The three-day rule for payment of jobseeker's benefit is a powerful disincentive to those wishing to take up employment and it leads to an anomalous situation where two people with comparable needs, working the same number of hours, can find themselves in very different situations, depending on their work patterns. For example, a person working 15 hours per week over three days, might receive a fairly significant jobseeker's payment whereas another person who is working 15 hours over five days, is entitled to nothing. The system should be replaced as it is outdated and outmoded, to be replaced by a system based simply on earnings, in order, if nothing else, to recognise the reality of the modern labour market. The FIS is a good scheme and it will be discussed at more length tomorrow at the committee's Estimates meeting. I will have a few questions which I will ask the Minister tomorrow. The FIS scheme contains disincentives. For example, in order to qualify for FIS, a person must work at least 38 hours per fortnight. Therefore, a person working 100 hours per week under the FIS threshold for his or her family size, will receive an income support payment of €60 per week, which is 60% of the difference between his or her income and the threshold if beneath it. However, a person in exactly the same family circumstances and with a smaller income, and therefore with greater need for income support, working 37 and a half hours per fortnight, will be entitled to nothing.
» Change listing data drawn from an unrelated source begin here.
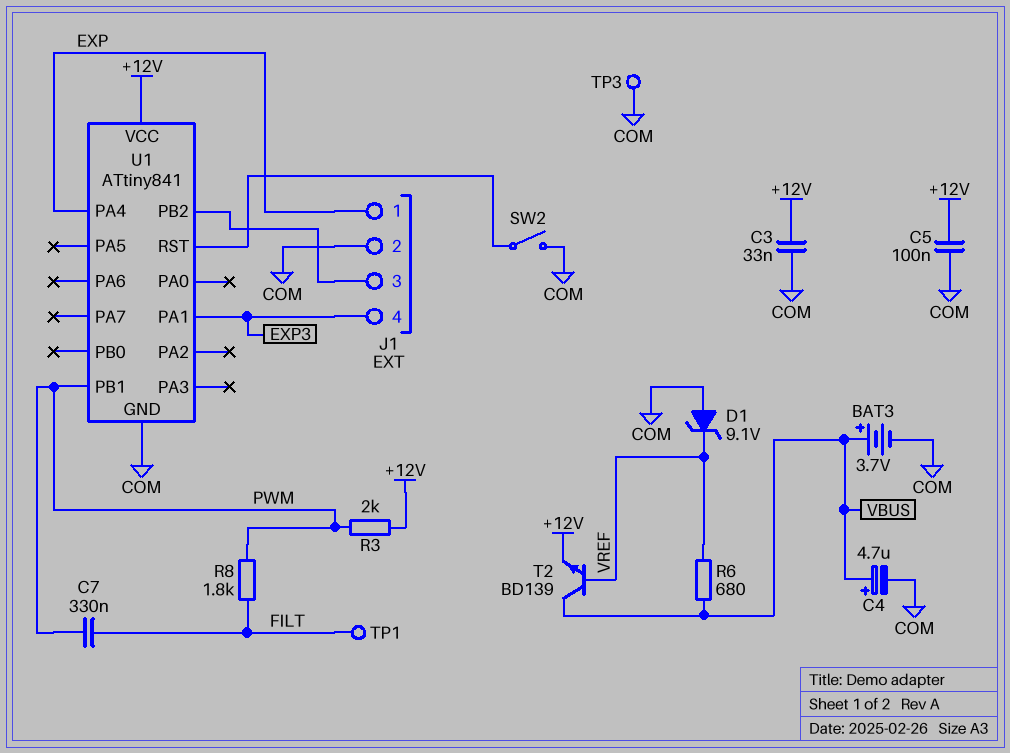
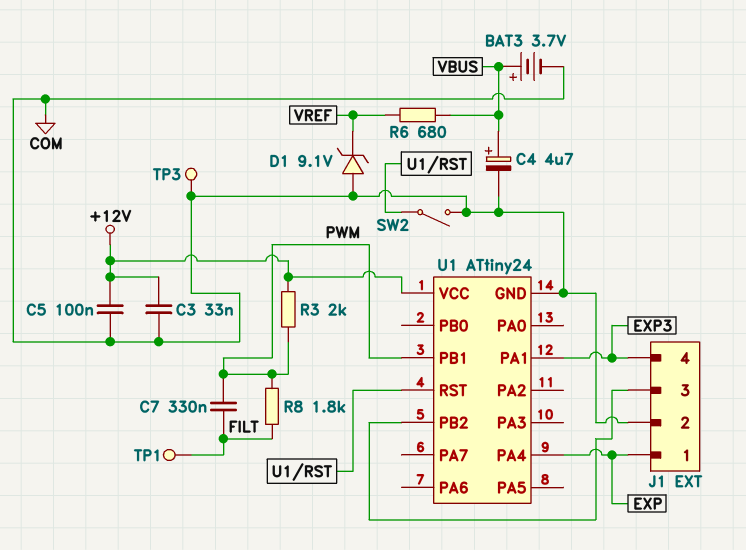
T2: NPN BD139 (B VREF, C VBUS, E +12V) -> none
U1: ATtiny841 -> ATtiny24

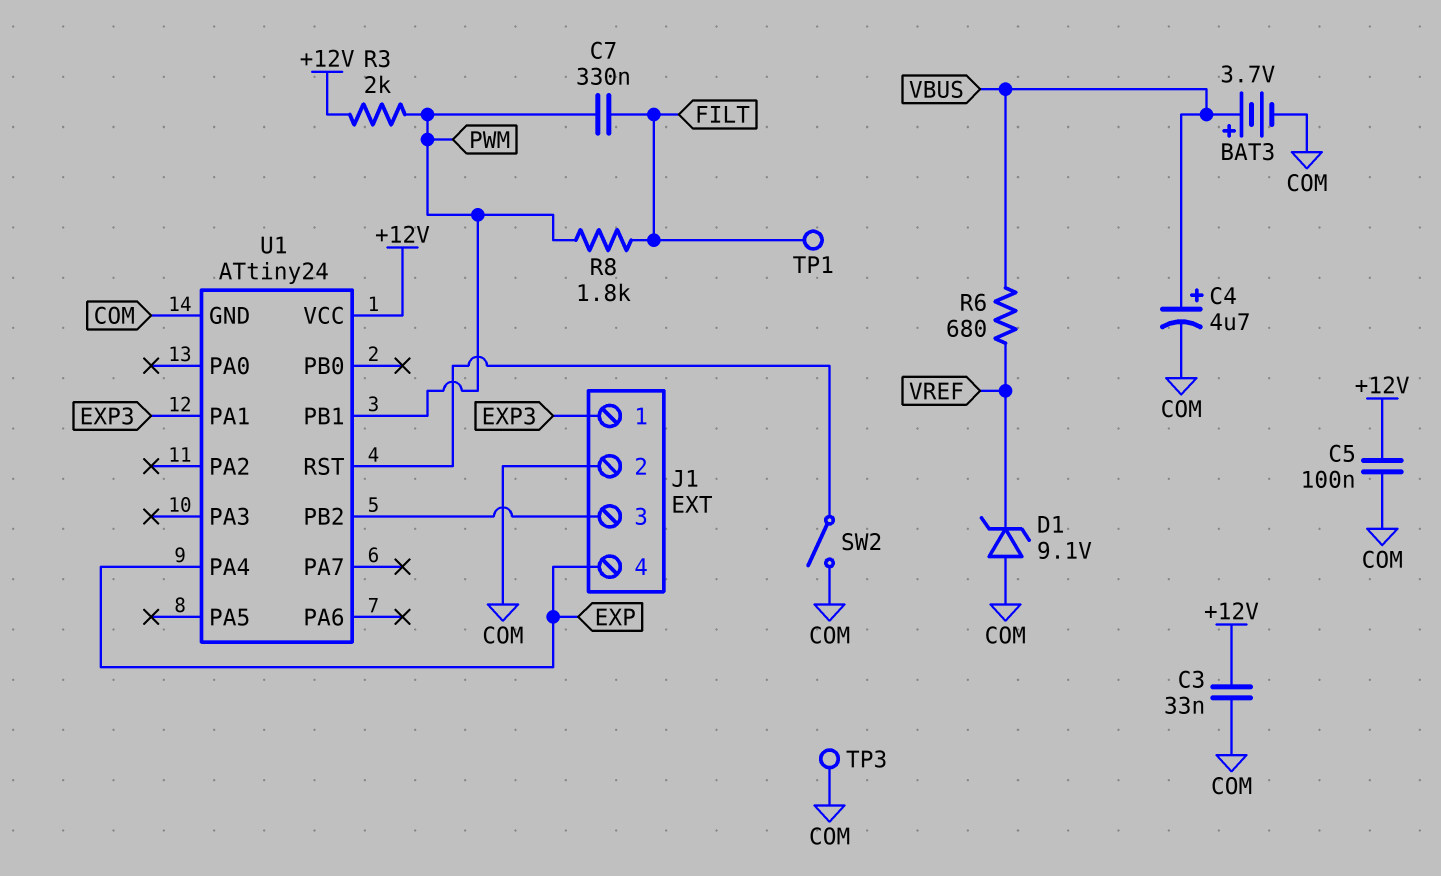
J1 pin 1: EXP -> EXP3
J1 pin 4: EXP3 -> EXP

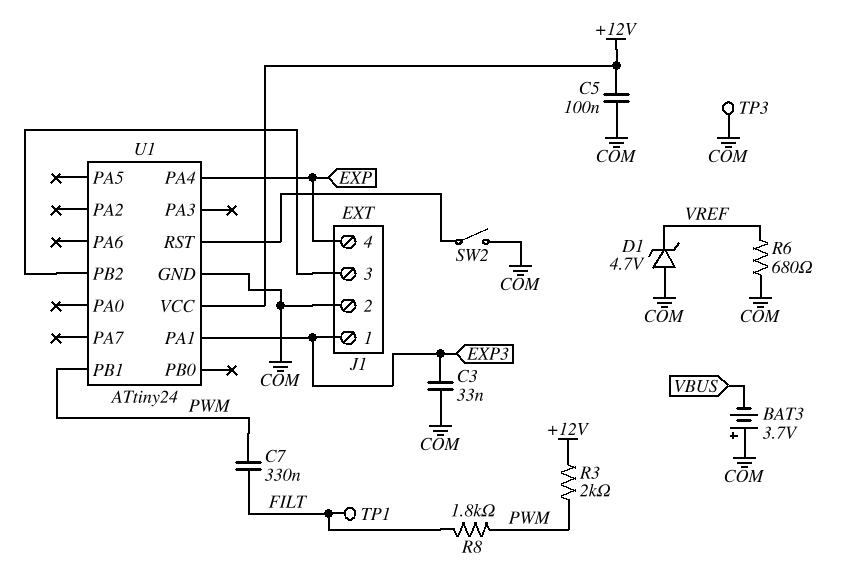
BAT3: 3.7V (plus VBUS, minus COM) -> 3.7V (plus COM, minus VBUS)
C3: 33nF (+12V, COM) -> 33nF (COM, EXP3)
C4: 4.7uF (plus VBUS, minus COM) -> none
D1: zener 9.1V (A COM, K VREF) -> zener 4.7V (A COM, K VREF)
R6: 680 (VBUS, VREF) -> 680 (COM, VREF)

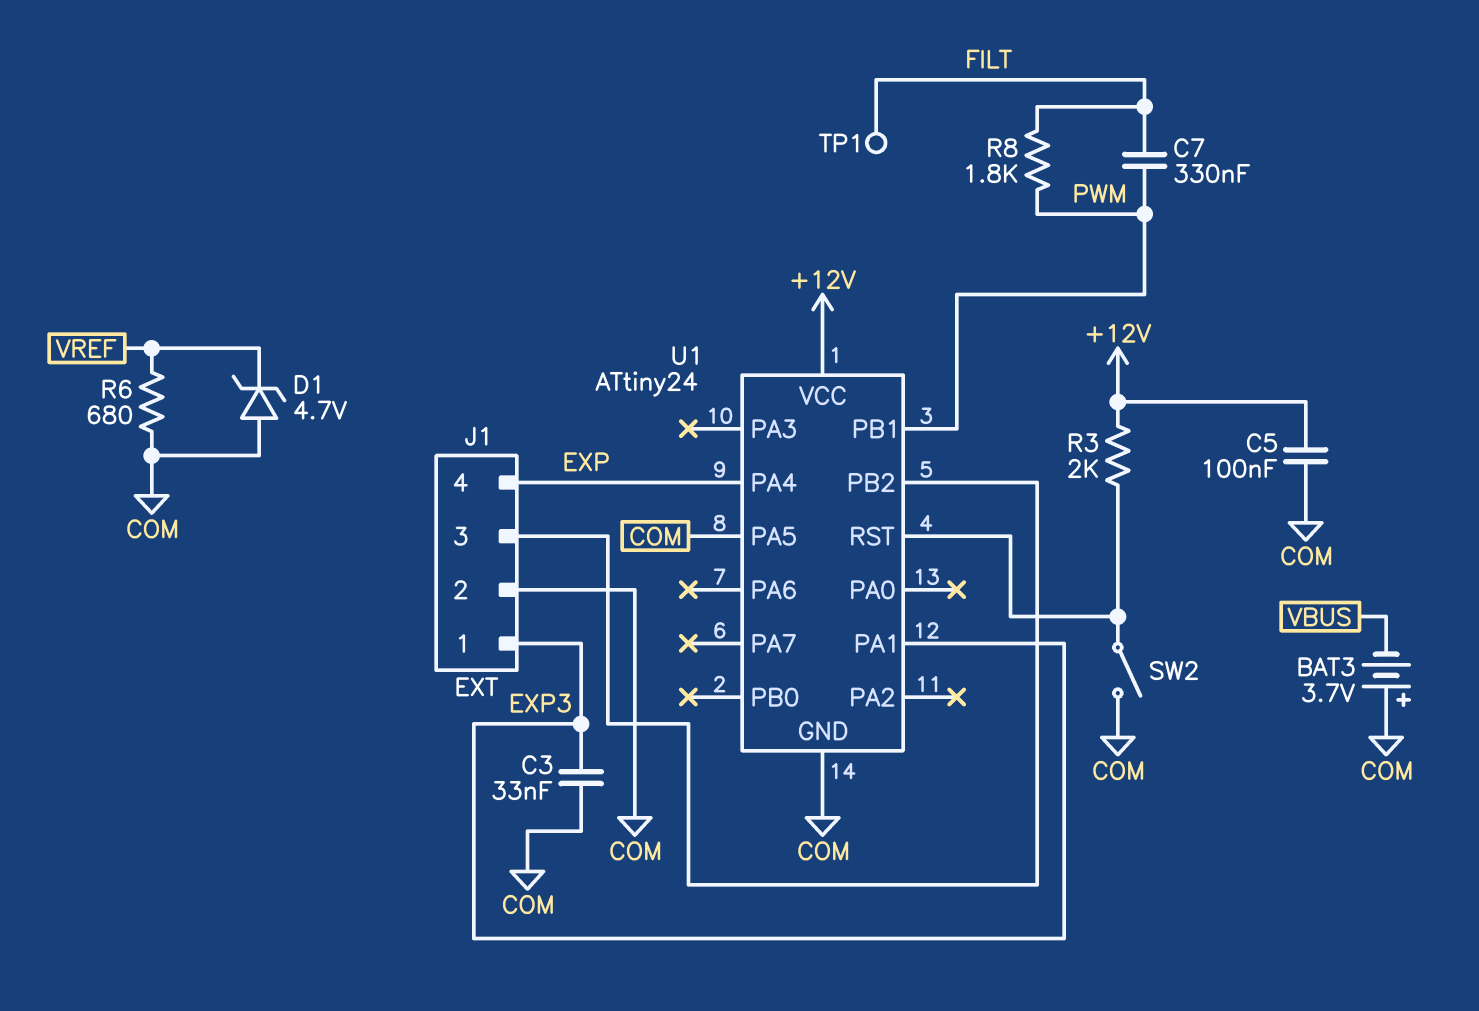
R3: 2k (+12V, PWM) -> 2k (+12V, U1/RST)
TP3: test point (COM) -> none
U1 pin PA5: none -> COM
That is a serious anomaly in the provisions of this legislation.

As I said at the outset, I welcome any move to make work pay. That has always been my philosophy. However, the scheme the Minister has introduced is hedged in by some very serious restrictions. There are important questions in that regard which will have to be teased out on Committee Stage. My principal objection to the Bill is the contradiction at its heart whereby a family dividend is being introduced to encourage people to work by making it worth their while to do so, but, in the case of lone parents, the form that encouragement takes is by penalising them. That is a contradiction I would to see the Minister give an undertaking to resolve before Committee Stage. The best way to do so would be to agree, at the very minimum, to postpone the proposed change on 2 July pending an impact assessment on the effect it will have on single-parent families from one end of this country to the other. The claim in the Minister's opening statement that thousands of lone parents will be better off as a result of the change is absolute nonsense and totally discounted by the figures.